NAM: Higher energy costs have cut US workers’ wages

Sept. 4, 2006
US workers’ real hourly wages have fallen because energy prices overall have climbed 80% since the end of the 2001 recession, said the National Association of Manufacturers in its 2006 Labor Day report on Aug. 28.

US workers’ real hourly wages have fallen because energy prices overall have climbed 80% since the end of the 2001 recession, said the National Association of Manufacturers in its 2006 Labor Day report on Aug. 28.

“Rising energy costs are clobbering workers’ paychecks,” NAM Pres. John Engler told reporters. “Over the past year, energy prices have risen 23% due to increased global demand, limited domestic supplies, natural disasters, and global instability. As a result, real wages have fallen by 0.5% over the past year when they should have gone up by 1.2%.”

Energy cost impacts are the single negative in a domestic economy where nonfarm productivity grew 2.3% year-to-year (slightly down from the 3.3% pace of the prior 3 years), 1.7 million new private sector jobs were added, and average unemployment fell below 5% for the first time in 5 years, NAM said.

This is the first US economic recovery in 30 years where energy prices have climbed instead of fallen, NAM Chief Economist David Huether said. “Healthy productivity growth, combined with a tightening labor market, has continued to boost workers’ real, inflation-adjusted wages,” he said.

“But while workers’ total compensation has continued to outpace inflation, wages have not. Surging energy prices have propelled inflation at a faster pace than workers’ take-home pay and have resulted in declines in real wages for working Americans,” Huether said.

Citing US Department of Labor figures, NAM said that real hourly wages dropped 1.7% for manufacturing workers and 0.6% for nonfarm business employees from November 2001 through last month.

Excluding energy price impacts, it calculated that real wages would have grown 2.2% for manufacturing workers and 3.3% for nonfarm business employees during the period.

Engler said that domestic gas prices, which are higher than prices for gas in Asia, Latin America, and Europe, have put the US at a competitive disadvantage. Growing imports of oil from foreign suppliers also are sending more money overseas, he added.

Unacceptable costs

“The increasing economic and security costs of increased dependence on foreign energy should be unacceptable to every American,” Engler said.

“I think the unacceptable security costs have been getting more attention recently. Not all the money we send to foreign countries for their oil is being used for roads and schools,” Engler said.
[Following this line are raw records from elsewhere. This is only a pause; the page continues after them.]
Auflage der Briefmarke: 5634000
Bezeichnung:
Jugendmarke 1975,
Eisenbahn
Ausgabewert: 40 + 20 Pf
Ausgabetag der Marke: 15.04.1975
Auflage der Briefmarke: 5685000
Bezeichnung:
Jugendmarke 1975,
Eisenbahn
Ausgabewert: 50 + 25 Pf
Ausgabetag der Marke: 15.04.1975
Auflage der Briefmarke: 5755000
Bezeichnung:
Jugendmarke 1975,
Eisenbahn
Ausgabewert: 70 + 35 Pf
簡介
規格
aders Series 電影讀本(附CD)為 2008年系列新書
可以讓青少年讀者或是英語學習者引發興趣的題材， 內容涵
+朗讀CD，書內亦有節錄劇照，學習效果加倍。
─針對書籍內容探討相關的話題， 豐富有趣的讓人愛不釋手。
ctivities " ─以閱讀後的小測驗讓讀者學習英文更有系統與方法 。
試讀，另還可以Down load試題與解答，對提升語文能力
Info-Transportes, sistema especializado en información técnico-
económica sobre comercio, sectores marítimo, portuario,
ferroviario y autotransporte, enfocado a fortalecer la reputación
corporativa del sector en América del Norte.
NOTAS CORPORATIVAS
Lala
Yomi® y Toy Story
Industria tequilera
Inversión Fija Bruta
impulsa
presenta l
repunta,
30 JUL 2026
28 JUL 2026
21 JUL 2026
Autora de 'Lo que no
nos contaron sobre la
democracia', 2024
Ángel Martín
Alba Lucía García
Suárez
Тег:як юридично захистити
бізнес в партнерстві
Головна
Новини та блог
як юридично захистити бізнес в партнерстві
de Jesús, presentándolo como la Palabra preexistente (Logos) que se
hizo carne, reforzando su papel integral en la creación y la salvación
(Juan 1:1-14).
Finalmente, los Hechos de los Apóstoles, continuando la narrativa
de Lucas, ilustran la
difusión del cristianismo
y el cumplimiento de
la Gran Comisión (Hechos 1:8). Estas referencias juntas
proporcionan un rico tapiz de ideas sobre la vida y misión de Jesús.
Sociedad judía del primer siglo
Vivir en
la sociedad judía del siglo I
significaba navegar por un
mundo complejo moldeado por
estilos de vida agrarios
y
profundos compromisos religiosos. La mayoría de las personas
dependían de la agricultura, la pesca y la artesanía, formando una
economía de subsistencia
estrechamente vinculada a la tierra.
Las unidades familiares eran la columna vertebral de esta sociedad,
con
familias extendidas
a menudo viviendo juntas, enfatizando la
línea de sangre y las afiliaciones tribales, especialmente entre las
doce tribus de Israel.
Noting that Congress passed the 2005 Energy Policy Act, he said that it was the first major federal energy legislation in 15 years and it still left many issues unresolved. “In today’s climate of fierce global competition, we can’t wait that long to make decisions about how to meet our country’s energy needs. Manufacturers are making investment and location decisions each week. The time to act is now,” he said.

Engler said that NAM is calling for a national debate on a comprehensive national energy strategy, which it believes should:

  • Maximize domestic exploration and production of energy.
  • Increase further efficiencies and conservation from existing fuel sources.
  • Massively invest in research to develop new fuels, technologies, and alternative energy sources.
  • Reform regulations to facilitate domestic energy production, innovation, and implementation of new technologies.

Engler said that short-term steps to increase domestic energy E&P include Congress successfully resolving differences in House and Senate Outer Continental Shelf leasing bills and quickly sending a bill to the White House, as well as making more federal energy resources available within the Arctic National Wildlife Refuge and other public lands.

NAM also supports improving federal new source review requirements and coal gasification, clean coal, and nuclear technology, he indicated.

As for alternative fuels, Engler said: “We’re committed as a nation, but more needs to be done. There have been reports the past few weeks that major oil companies are looking more closely at ethanol. That’s encouraging, but we need to look at more of what we already have.”

Noting that high gas prices are forcing many chemical and fertilized manufacturers to expand capacity outside the US, Engler said, “We could reach a point where we’re growing more corn to produce ethanol with imported fertilizer.”